TOKYO -- Japanese snack producer Calbee admitted that it made a mistake in choosing rival Universal Robina as partner for its failed Philippines potato chip joint venture, but said it would now focus on Indonesia and China to build on its presence in the region.
"Universal Robina has its own brand, with the same salesmen dealing with both labels," Makoto Ehara, executive vice president of Calbee, told the Nikkei Asian Review. "It sells its own product rather than the combined brands. It is difficult to fully count on a player in the same industry which has similar products." This resulted in both brands competing in the same market, he said.
Calbee set up its joint venture with Universal Robina, one of the largest food and beverage groups in the country, in April 2014 and launched products including potato chips and fries in 2015. However, sales rose just 4% to 237 million pesos ($4.4 million) between 2015 and 2017 and the business returned a total net loss of about 280 million pesos over the same period.

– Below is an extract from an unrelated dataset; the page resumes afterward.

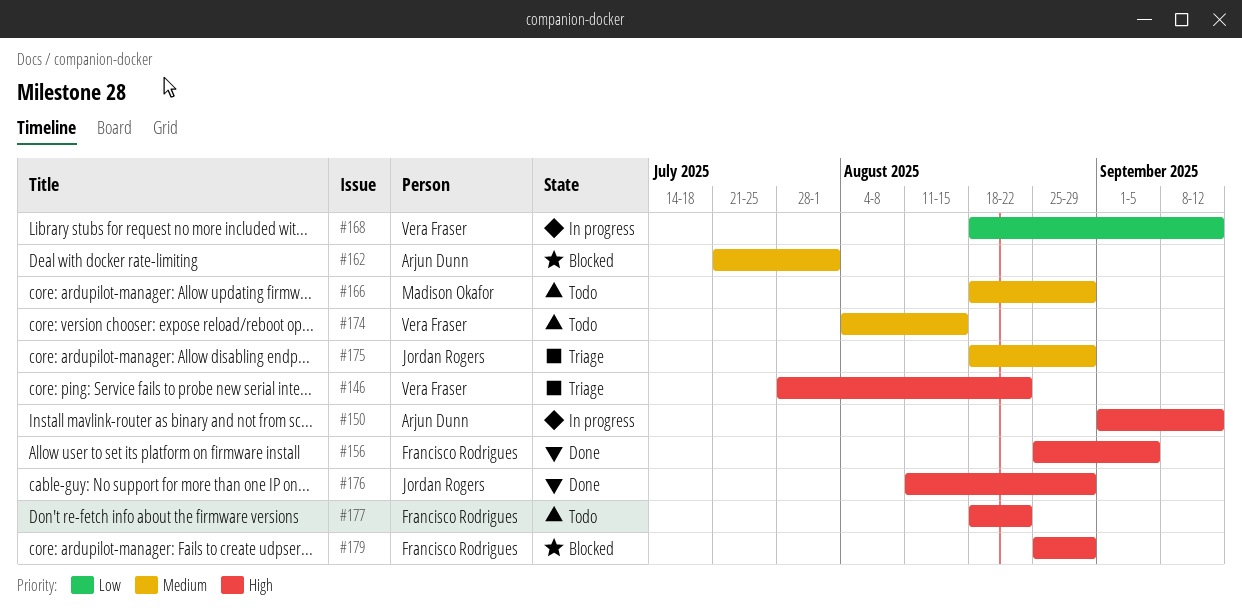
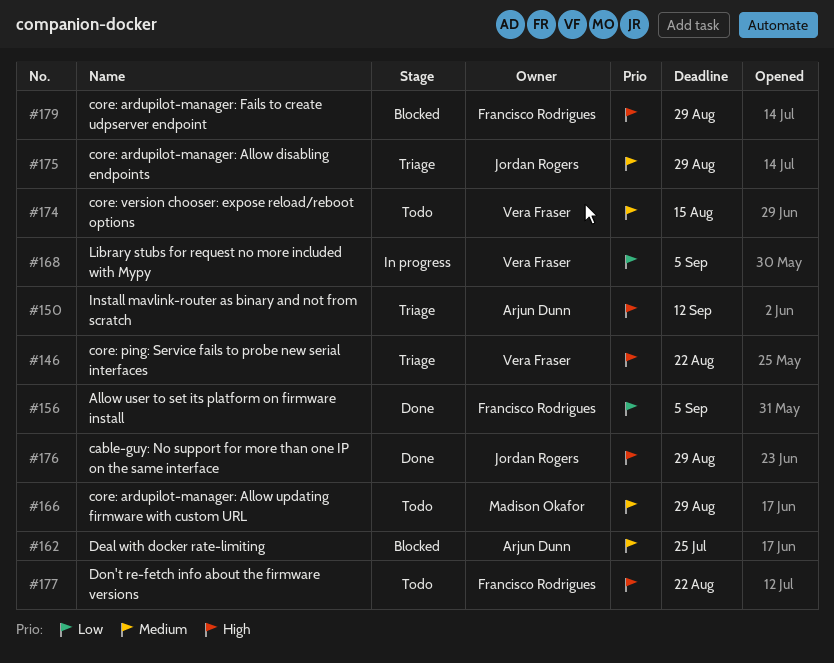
#150, status: In progress -> Triage
#156, priority: High -> Low
#162, due: Aug 1 -> Jul 25
#168, due: Sep 12 -> Sep 5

Ehara said it had been difficult to differentiate between the joint-venture's premium brand Jack'n Jill Calbee from Universal Robina's original, mass-market brand Jack'n Jill. "We aimed to gain shares among high-end, [PepsiCo's] Lay's kind-of import products category," he said, "but the market was niche and sales did not grow... We estimated the runaway deficits would not change for the next decade. We decided to pull out."
Calbee sold its 50% stake in the joint venture to its Filipino partner for around 170 million pesos on Sept. 30, switching to a licensing agreement under which Universal Robina will continue to produce and sell Calbee products.
"Sometimes licensing structure is more ideal [than a joint venture], because you have to bear [the] cost of operating a single entity," said Universal Robina Chairman Lance Gokongwei on Tuesday. "The licensing agreement will enable us [to] achieve the same goal." He said he believes in focusing on premium products, and he expects Calbee to be profitable with the licensing agreement.
The potential is still there to grow, according to Ehara. The Philippines’ snack market is dominated by mom and pop retailers and, according to Calbee, was worth an estimated 80 billion yen ($711 million) last year -- still relatively small compared to other markets. Australia's snack market, for example, is almost twice the size at 150 billion yen despite having a population just a quarter of the size of the Philippines.
But after the setback in the Philippines, Calbee is now increasing production in Indonesia, having invested 7 billion yen ($62.3 million) to expand exports to China. Both markets are facing a sharp rise in middle-class consumption.
The company wants to invest in Indonesia's Karawang plant next year, operated by Calbee and its local joint-venture partner Wings Group to add new production lines. Built in 2016, the plant produces varieties of potato chips, French fries-shaped chips and corn snacks. But the current production capacity is full for all three products. Ehara said Calbee Wings produces the most diversified snacks in Indonesia and its brands are ubiquitous.
Wings has been Calbee's partner since 2013. It is one of the country's fastest growing consumer goods companies, but the snack sector is yet untapped. "In Indonesia, we know who our competitor is," said Ehara, referring to the top maker Indofood. Although Calbee Wings is still loss-making, its sales are rapidly growing and are expected to reach 5 billion yen in fiscal 2018.
Calbee is also focused on China. The company has invested up to 7 billion yen and started operating new lines in its plant in Kyoto to increase the production of cereals sold to China by 40%. The company plans to increase exports to China to 16 billion yen after 2020, seven times more than 2017.
The company also started exporting potato snacks to China in 2017, given their popularity with Chinese visitors. "Chinese consumers prefer Japan-made products," said Ehara, adding that the company can sell their snacks at a higher price in China.
Nikkei staff writer Cliff Venzon in Manila contributed to this report.